:: The records

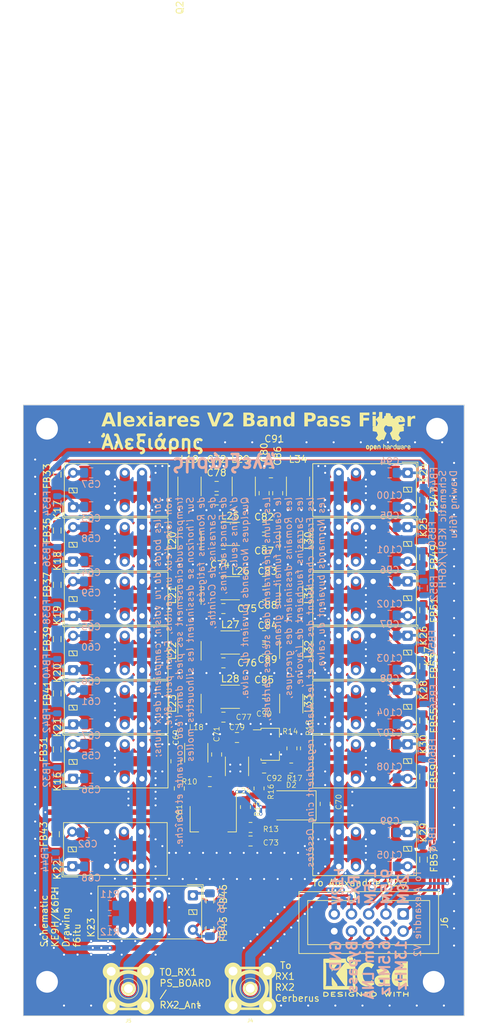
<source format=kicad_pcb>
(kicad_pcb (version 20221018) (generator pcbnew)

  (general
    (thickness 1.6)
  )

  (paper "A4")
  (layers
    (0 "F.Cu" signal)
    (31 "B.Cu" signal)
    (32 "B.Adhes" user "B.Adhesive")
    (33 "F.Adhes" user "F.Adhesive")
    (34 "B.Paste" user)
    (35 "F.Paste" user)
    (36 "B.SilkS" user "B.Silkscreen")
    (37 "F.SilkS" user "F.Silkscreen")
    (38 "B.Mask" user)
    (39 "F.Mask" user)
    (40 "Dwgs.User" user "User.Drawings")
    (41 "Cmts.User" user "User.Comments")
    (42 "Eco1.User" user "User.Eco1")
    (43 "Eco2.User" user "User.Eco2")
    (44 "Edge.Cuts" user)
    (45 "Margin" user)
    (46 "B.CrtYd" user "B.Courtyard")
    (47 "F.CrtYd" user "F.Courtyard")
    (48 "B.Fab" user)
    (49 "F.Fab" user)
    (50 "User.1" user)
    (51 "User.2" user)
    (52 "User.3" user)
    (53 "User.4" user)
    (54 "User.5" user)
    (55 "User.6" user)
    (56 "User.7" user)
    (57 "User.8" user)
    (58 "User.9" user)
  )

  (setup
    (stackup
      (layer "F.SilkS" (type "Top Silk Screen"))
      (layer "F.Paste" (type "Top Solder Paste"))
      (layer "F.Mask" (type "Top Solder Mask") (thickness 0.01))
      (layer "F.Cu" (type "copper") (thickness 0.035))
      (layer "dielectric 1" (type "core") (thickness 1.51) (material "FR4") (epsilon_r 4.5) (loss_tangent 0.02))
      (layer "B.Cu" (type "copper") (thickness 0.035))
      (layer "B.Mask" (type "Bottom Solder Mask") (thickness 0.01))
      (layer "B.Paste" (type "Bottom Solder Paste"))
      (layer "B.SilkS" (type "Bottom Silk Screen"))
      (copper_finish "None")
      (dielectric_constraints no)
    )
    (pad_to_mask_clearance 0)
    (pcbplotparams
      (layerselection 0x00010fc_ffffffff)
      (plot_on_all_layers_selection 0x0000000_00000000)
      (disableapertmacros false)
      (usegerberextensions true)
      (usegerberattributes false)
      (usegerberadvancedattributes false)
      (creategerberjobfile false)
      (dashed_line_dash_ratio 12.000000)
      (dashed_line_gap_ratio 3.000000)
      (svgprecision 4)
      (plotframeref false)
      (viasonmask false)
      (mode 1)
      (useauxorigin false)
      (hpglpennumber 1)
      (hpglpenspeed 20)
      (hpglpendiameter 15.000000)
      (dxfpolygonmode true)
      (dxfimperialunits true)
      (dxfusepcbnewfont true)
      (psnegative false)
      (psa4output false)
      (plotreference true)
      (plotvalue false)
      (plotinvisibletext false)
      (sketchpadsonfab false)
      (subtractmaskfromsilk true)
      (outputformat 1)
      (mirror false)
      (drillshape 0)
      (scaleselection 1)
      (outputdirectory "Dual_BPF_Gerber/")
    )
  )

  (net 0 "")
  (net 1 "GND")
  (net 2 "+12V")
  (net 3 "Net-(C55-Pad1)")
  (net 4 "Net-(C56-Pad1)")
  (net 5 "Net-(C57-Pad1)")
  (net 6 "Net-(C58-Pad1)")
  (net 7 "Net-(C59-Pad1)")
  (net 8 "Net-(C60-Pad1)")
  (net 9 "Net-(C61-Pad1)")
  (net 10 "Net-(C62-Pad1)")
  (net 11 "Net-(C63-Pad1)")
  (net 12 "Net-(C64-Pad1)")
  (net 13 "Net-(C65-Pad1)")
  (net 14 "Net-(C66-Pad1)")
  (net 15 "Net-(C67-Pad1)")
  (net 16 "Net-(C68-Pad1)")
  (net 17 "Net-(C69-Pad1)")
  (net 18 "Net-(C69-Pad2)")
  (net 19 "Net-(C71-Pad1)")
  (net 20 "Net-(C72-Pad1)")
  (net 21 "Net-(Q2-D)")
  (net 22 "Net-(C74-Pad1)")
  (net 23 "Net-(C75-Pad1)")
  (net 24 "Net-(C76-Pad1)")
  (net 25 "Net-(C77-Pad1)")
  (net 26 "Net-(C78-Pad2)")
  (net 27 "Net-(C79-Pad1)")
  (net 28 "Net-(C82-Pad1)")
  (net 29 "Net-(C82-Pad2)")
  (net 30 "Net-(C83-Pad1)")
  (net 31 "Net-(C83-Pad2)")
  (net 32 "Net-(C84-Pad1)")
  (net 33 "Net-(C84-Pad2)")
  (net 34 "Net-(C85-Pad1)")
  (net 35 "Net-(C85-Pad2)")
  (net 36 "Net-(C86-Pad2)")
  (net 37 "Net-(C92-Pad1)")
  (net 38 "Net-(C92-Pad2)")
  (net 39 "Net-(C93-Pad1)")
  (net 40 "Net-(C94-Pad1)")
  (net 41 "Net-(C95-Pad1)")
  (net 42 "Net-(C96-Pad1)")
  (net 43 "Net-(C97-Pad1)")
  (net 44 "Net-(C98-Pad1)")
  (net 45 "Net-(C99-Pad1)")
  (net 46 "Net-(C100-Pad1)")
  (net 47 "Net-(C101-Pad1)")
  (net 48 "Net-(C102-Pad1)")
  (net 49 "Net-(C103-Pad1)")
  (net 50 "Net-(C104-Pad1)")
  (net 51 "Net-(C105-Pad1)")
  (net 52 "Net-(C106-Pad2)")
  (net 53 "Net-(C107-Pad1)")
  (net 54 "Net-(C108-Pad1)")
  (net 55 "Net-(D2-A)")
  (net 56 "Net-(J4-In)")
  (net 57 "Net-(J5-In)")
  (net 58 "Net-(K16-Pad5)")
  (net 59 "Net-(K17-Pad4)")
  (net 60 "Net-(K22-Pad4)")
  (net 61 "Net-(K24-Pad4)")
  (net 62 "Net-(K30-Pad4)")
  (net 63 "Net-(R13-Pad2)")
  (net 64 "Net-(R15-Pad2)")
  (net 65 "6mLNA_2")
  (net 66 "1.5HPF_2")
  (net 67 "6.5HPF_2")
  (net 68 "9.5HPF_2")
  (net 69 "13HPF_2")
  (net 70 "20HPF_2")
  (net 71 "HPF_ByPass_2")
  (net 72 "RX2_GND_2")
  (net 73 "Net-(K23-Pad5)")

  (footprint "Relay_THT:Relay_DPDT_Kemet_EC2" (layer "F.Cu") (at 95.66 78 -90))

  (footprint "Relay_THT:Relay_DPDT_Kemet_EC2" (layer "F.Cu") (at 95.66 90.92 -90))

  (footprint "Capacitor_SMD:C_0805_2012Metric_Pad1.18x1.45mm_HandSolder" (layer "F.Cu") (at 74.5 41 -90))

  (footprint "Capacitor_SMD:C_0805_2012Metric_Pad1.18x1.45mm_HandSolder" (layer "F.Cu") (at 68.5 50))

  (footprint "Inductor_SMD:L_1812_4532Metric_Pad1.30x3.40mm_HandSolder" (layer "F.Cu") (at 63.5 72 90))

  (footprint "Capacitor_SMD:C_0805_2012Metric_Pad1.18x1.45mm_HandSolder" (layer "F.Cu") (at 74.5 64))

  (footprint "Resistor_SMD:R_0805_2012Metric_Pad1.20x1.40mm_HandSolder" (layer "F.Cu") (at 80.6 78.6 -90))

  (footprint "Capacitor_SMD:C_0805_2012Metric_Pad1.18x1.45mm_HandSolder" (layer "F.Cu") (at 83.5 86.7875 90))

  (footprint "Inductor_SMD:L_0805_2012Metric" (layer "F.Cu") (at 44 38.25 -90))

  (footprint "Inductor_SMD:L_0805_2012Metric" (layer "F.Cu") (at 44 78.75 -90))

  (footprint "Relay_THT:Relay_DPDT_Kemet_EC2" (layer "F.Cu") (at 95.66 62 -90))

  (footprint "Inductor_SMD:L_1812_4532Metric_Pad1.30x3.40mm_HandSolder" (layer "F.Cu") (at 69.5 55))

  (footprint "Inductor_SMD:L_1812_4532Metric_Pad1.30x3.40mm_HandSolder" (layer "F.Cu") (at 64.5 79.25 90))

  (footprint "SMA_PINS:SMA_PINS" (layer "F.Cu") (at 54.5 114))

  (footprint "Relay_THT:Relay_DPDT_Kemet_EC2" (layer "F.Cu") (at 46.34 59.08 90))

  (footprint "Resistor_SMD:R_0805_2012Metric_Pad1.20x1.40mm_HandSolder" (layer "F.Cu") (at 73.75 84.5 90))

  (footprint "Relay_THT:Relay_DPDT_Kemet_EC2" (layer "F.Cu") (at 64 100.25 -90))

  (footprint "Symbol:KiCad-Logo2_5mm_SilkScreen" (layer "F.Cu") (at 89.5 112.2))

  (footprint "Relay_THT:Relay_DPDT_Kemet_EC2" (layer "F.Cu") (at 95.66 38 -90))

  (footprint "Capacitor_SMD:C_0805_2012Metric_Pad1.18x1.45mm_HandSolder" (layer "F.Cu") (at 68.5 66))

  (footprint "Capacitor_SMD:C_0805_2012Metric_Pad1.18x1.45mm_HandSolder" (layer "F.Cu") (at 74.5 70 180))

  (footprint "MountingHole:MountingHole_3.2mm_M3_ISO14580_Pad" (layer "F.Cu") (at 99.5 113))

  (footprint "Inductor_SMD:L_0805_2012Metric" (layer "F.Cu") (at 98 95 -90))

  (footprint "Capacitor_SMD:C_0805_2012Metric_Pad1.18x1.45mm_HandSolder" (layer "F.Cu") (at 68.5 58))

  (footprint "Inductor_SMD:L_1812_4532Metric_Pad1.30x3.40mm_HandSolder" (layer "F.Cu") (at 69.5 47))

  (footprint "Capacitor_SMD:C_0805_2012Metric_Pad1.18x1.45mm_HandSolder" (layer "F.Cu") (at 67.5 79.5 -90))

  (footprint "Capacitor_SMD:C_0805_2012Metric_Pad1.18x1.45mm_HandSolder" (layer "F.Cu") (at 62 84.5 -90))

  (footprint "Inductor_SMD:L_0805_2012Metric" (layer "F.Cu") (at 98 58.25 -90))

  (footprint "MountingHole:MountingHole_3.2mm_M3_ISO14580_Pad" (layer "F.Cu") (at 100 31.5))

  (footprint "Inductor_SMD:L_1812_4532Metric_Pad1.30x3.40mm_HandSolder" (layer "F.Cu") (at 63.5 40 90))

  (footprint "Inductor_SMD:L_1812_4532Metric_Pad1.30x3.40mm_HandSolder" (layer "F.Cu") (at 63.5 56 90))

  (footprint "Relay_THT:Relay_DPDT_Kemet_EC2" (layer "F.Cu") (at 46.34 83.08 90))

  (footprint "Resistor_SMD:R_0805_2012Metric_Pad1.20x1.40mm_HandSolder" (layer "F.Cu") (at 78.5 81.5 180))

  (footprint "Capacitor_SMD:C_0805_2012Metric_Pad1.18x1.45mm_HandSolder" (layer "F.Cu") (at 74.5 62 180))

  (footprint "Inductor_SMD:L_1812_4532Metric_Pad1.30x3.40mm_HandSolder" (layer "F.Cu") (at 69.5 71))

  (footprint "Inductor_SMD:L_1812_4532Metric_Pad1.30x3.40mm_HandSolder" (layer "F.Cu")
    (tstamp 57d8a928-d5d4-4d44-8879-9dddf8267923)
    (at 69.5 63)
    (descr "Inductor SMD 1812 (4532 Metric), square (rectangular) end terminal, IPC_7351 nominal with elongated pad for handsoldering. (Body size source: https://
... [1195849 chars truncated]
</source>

::::
:: The records

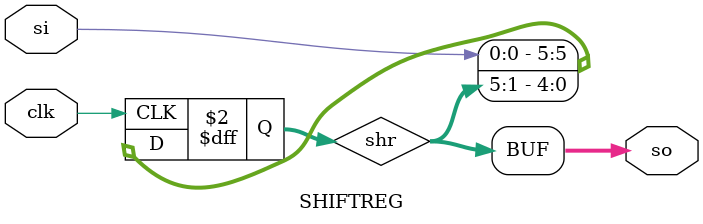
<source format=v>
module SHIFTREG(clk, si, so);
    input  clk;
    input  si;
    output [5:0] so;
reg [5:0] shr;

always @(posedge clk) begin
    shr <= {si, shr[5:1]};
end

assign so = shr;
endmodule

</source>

::::

> Request: From the records above, extract exactly and only the lines that begin at the line with "(usegerberextensions true)" and stop after the line with "(hpglpenspeed 20)".

> Answer box:
      (usegerberextensions true)
      (usegerberattributes false)
      (usegerberadvancedattributes false)
      (creategerberjobfile false)
      (dashed_line_dash_ratio 12.000000)
      (dashed_line_gap_ratio 3.000000)
      (svgprecision 4)
      (plotframeref false)
      (viasonmask false)
      (mode 1)
      (useauxorigin false)
      (hpglpennumber 1)
      (hpglpenspeed 20)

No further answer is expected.